After India, China has an estimated 2.8 million to 3.1 million people held in modern slavery. Its country study lists forced labour of men, women and children in a burgeoning economy, besides domestic servitude and forced begging, sexual exploitation of women and children, and forced marriage.
In this Asian arch, Pakistan has the third place with an estimated two million-plus, held on huge farms by the feudal lords, the clergy and factory owners.
Unlike most others, India has correctives in place. The GSI acknowledges them. But that only underscores the seriousness, the urgency and the need to do more.
The Indian government has launched Anti-Human Trafficking policing Units (AHTUs). A pilot programme with the United Nations Office on Drugs and Crime found that there were two large-scale interventions to effectively combat human trafficking on the ground: the establishment of AHTUs and the sensitisation and capacity building for key stakeholders within the criminal justice system, including the police, prosecutors, the judiciary, and NGOs. There are 215 AHTUs, with plans to set up one in each of the 650 districts. The government hotline, called “Child Line”, operating around the country spreads the message in different languages. It is toll-free around the country, and internationally. It also acts as the agency to tip off the authorities on human-trafficking crimes.
The mandate for victim support services sits with the Women and Child Development Ministry. The primary scheme is the Ujjwala programme, where money is distributed to different NGOs that provide the basic facilities for victims, including shelters, counselling and often vocational education.
The Rural Development Ministry and the National Skill Development Mission also provide victim support schemes. The victims have the option to choose between the different schemes, the GSI notes.

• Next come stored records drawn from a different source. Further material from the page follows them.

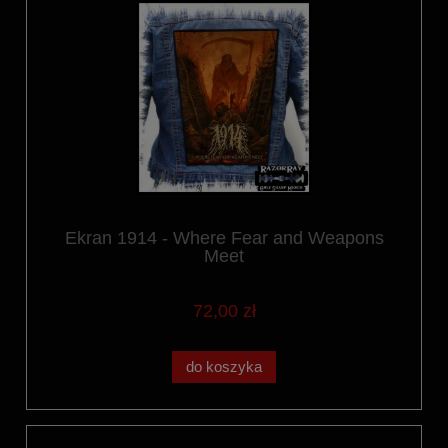
Ekran 1914 - Where Fear and Weapons
Meet
72,00 zł
do koszyka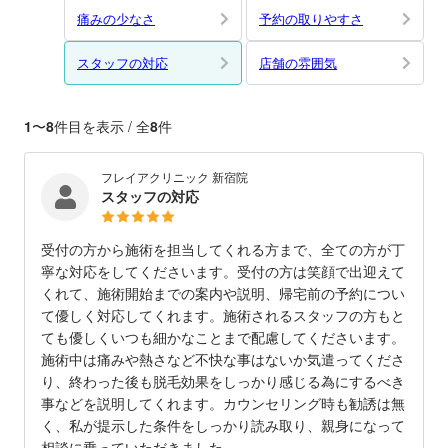
痛みの少なさ
予約の取りやすさ
スタッフの対応
店舗の雰囲気
1
〜
8
件目を表示 / 全
8
件
フレイアクリニック 新宿院
スタッフの対応
受付の方から施術を担当してくれる方まで、全ての方が丁
寧な対応をしてくださいます。受付の方は笑顔で出迎えて
くれて、施術開始までの案内や説明、帰宅前の予約につい
て優しく対応してくれます。施術されるスタッフの方もと
ても優しくいつも細かなことまで配慮してくださいます。
施術中は痛みや熱さなど不快な事はないか気遣ってくださ
り、終わった後も脱毛効果をしっかり感じる為にするべき
事などを説明してくれます。カウンセリング時も勧誘は無
く、私が提示した条件をしっかり読み取り、親身になって
相談に乗っていただきました。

The conviction rate against cases in India filed was a mere 0.6 per cent last year. An American report disputes this low conviction rate and claims that 15 per cent of the cases relating to human slavery are solved every year in India.
However, it is difficult to fight the octopus-like network that is highly influential. Worse, there is little sympathy or support for those who are fighting against human slavery often at the cost of their lives.
Challenging though it may be, Not My Life’s message is ultimately one of hope. Victims of slavery can be set free and go on to live happy and productive lives. Those who advocate for slavery victims are growing in numbers, and are increasingly effective.